Assignment | Reproduce only this stretch of the listing below: from the line with "root of tail: (568, 1061)" through the line with "right shoulder: (95, 172)", exactly as written, with pictures excluded.

==============================

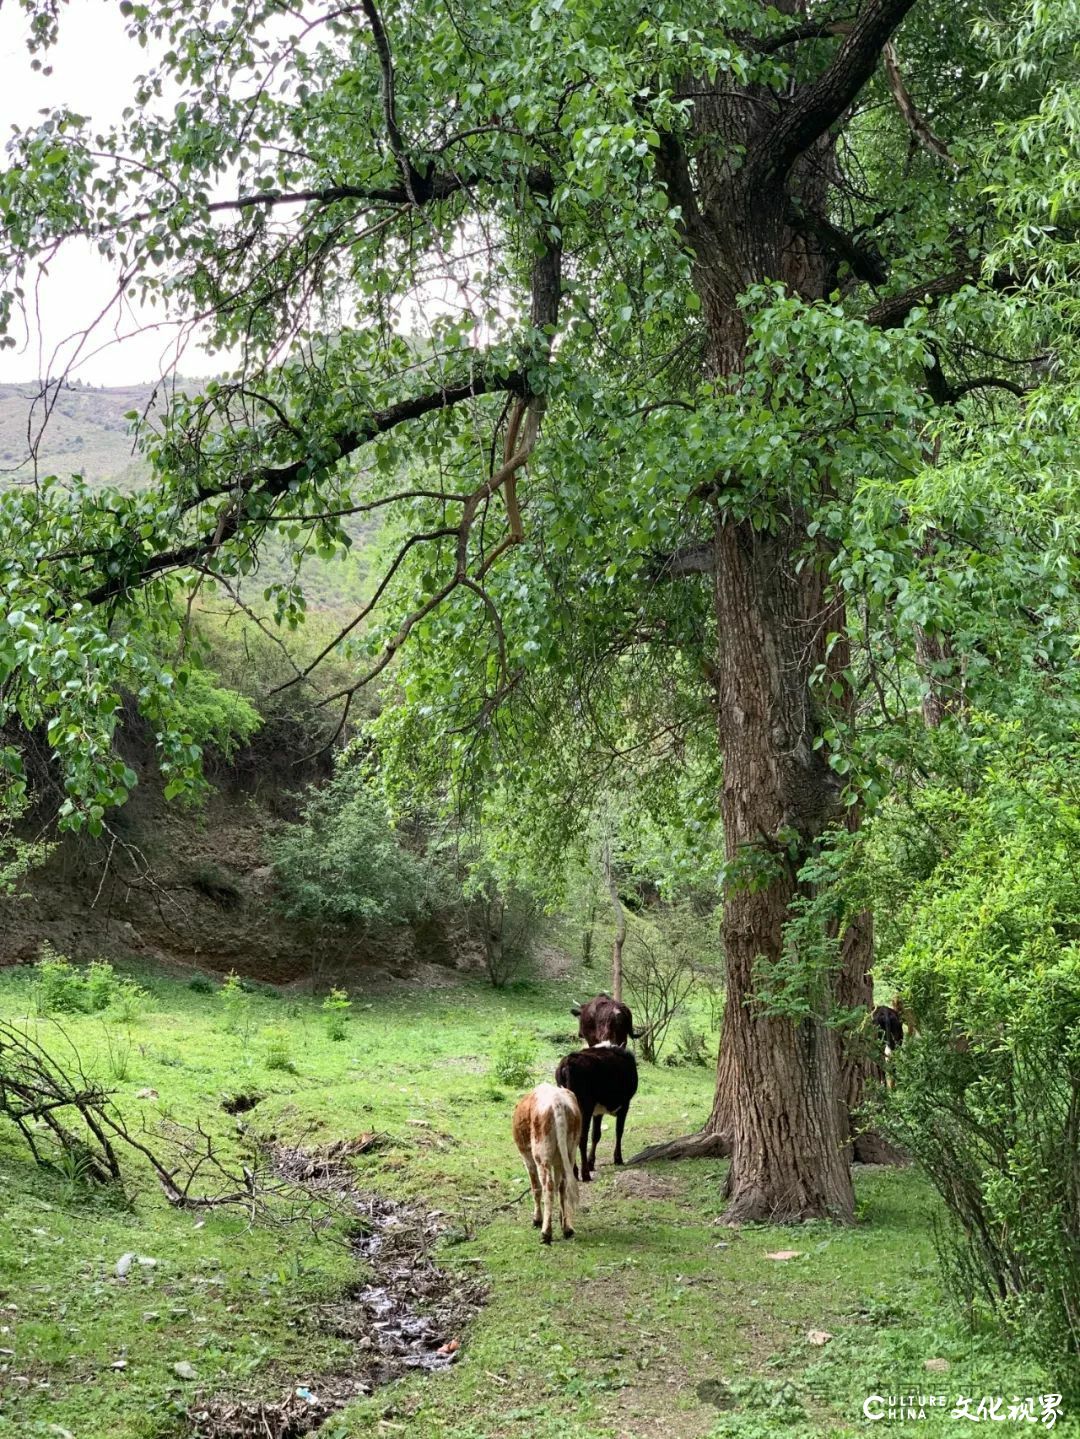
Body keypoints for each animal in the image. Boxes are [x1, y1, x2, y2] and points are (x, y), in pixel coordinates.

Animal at [511, 1082, 583, 1243]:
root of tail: (557, 1101)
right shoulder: (558, 1162)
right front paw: (561, 1220)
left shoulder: (528, 1159)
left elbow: (535, 1188)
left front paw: (537, 1220)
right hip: (570, 1152)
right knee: (563, 1185)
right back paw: (567, 1228)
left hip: (541, 1155)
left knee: (548, 1187)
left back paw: (546, 1232)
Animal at [552, 1047, 638, 1179]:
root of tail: (568, 1061)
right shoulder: (625, 1105)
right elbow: (619, 1131)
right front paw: (618, 1158)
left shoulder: (598, 1112)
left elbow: (596, 1135)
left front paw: (591, 1162)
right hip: (585, 1108)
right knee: (581, 1138)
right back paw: (584, 1173)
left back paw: (574, 1171)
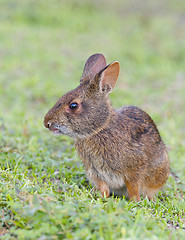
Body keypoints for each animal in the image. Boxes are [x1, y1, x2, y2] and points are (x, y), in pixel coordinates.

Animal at [43, 53, 171, 202]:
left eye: (73, 106)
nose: (46, 122)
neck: (98, 129)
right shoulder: (95, 172)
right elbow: (103, 188)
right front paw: (100, 196)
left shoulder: (135, 168)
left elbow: (133, 186)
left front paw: (134, 201)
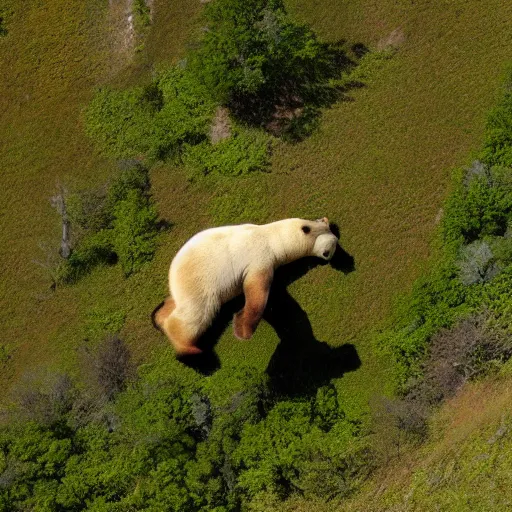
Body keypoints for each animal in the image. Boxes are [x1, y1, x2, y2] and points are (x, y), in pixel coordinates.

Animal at [154, 216, 338, 356]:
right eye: (329, 250)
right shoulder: (259, 257)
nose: (329, 256)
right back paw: (190, 348)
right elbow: (256, 294)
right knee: (196, 314)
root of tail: (173, 276)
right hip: (199, 283)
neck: (270, 236)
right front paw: (243, 329)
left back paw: (159, 315)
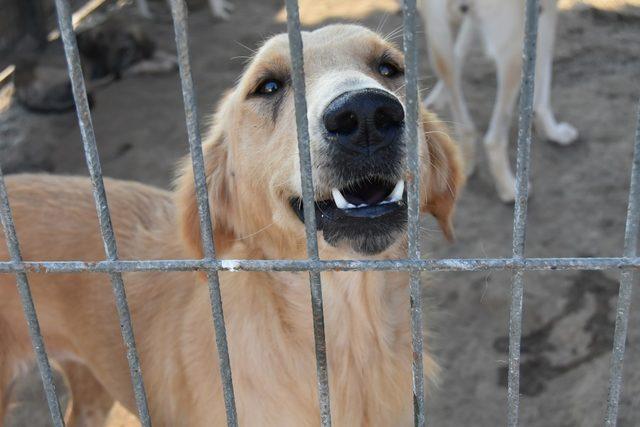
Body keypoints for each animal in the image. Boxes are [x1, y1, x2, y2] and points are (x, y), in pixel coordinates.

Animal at [422, 0, 576, 202]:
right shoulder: (545, 14)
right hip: (515, 51)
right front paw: (552, 130)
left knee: (450, 77)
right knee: (493, 139)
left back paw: (465, 157)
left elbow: (460, 49)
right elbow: (544, 74)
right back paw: (509, 188)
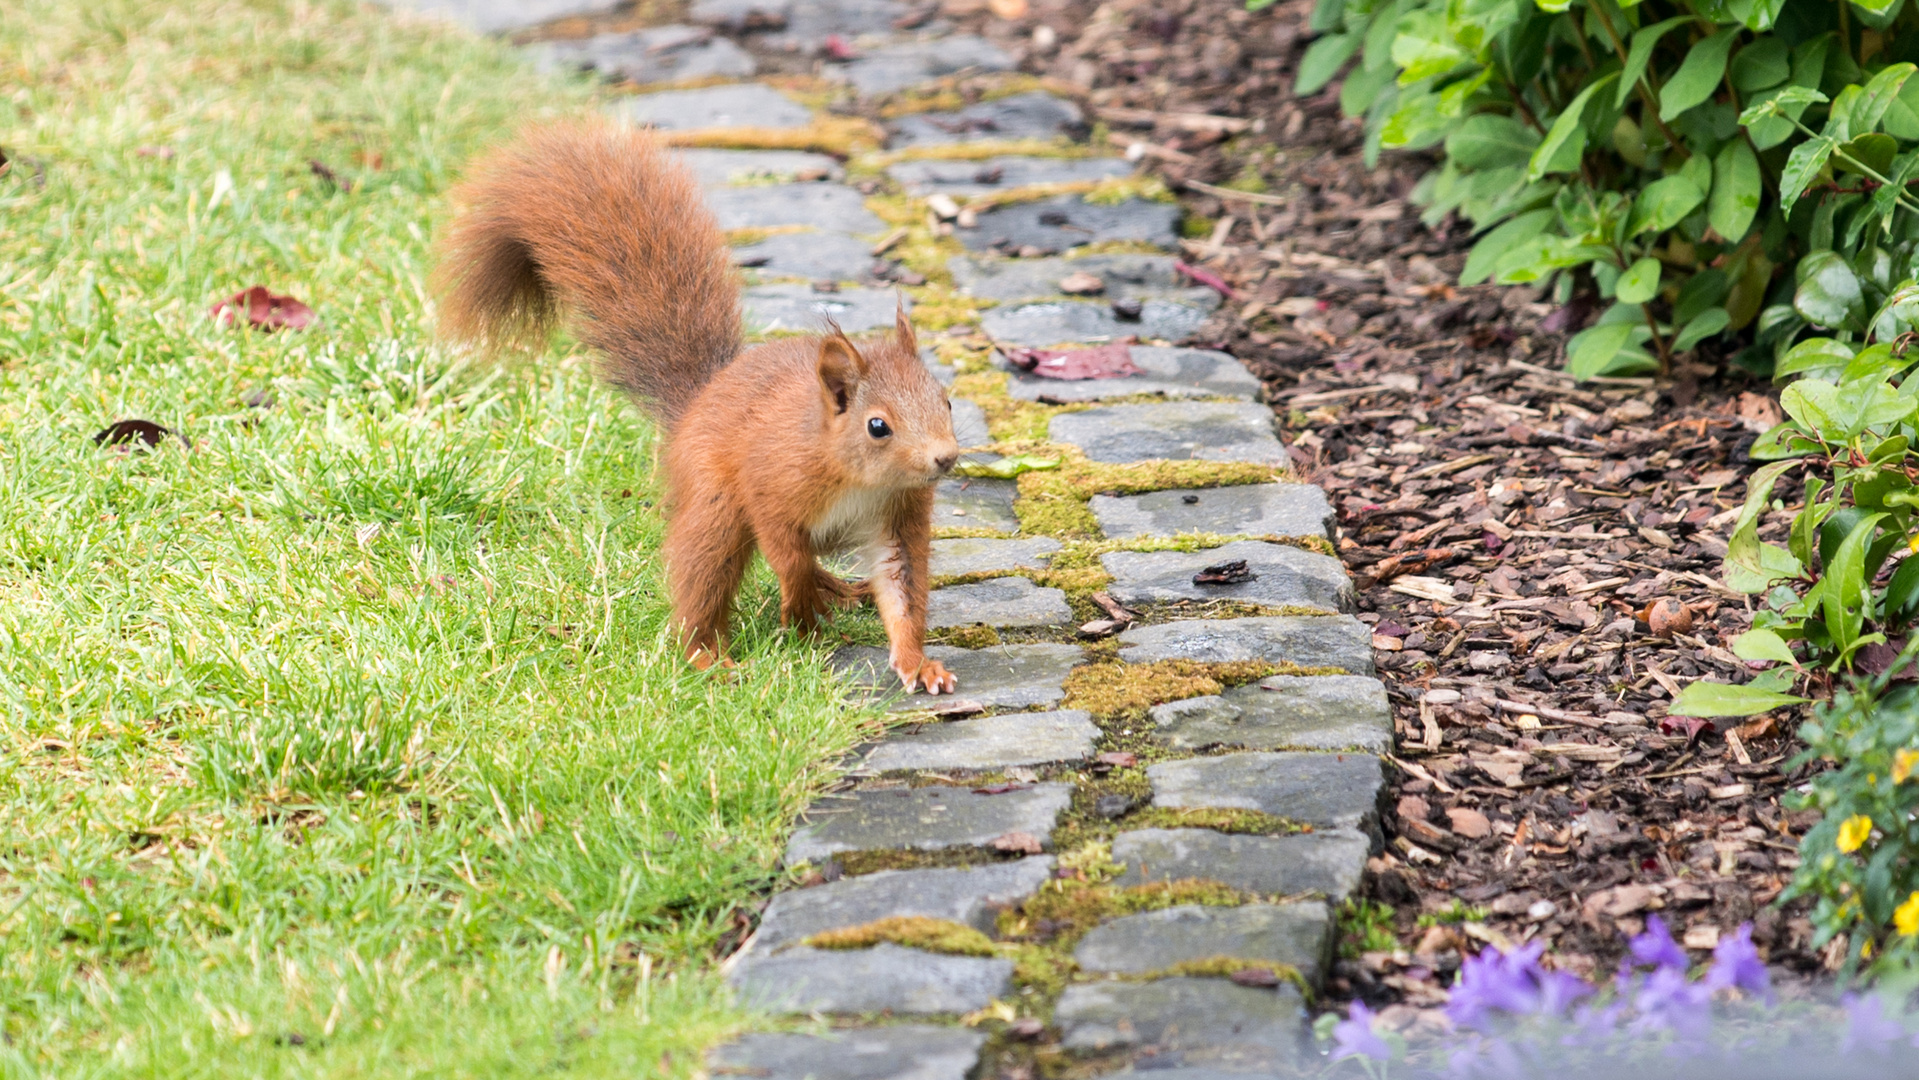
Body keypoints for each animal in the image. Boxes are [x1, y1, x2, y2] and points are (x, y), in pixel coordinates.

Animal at [433, 118, 959, 694]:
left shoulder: (898, 517)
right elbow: (786, 552)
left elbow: (903, 591)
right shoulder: (772, 481)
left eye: (947, 401)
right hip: (715, 507)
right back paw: (709, 655)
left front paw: (918, 663)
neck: (861, 479)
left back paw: (838, 588)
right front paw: (800, 608)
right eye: (877, 426)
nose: (945, 458)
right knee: (704, 578)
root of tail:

==============================

Result of this exercise |
root of tail: (568, 1061)
right shoulder: (625, 1105)
right elbow: (619, 1131)
right front paw: (618, 1158)
left shoulder: (598, 1112)
left elbow: (596, 1135)
left front paw: (591, 1162)
right hip: (585, 1108)
right knee: (581, 1138)
right back paw: (584, 1173)
left back paw: (574, 1171)
Body keypoints for each animal in the image. Boxes are [x1, y1, x2, y2] and points are (x, y), in pixel coordinates.

Animal at [43, 53, 171, 202]:
left eye: (73, 106)
nose: (46, 122)
neck: (98, 129)
right shoulder: (95, 172)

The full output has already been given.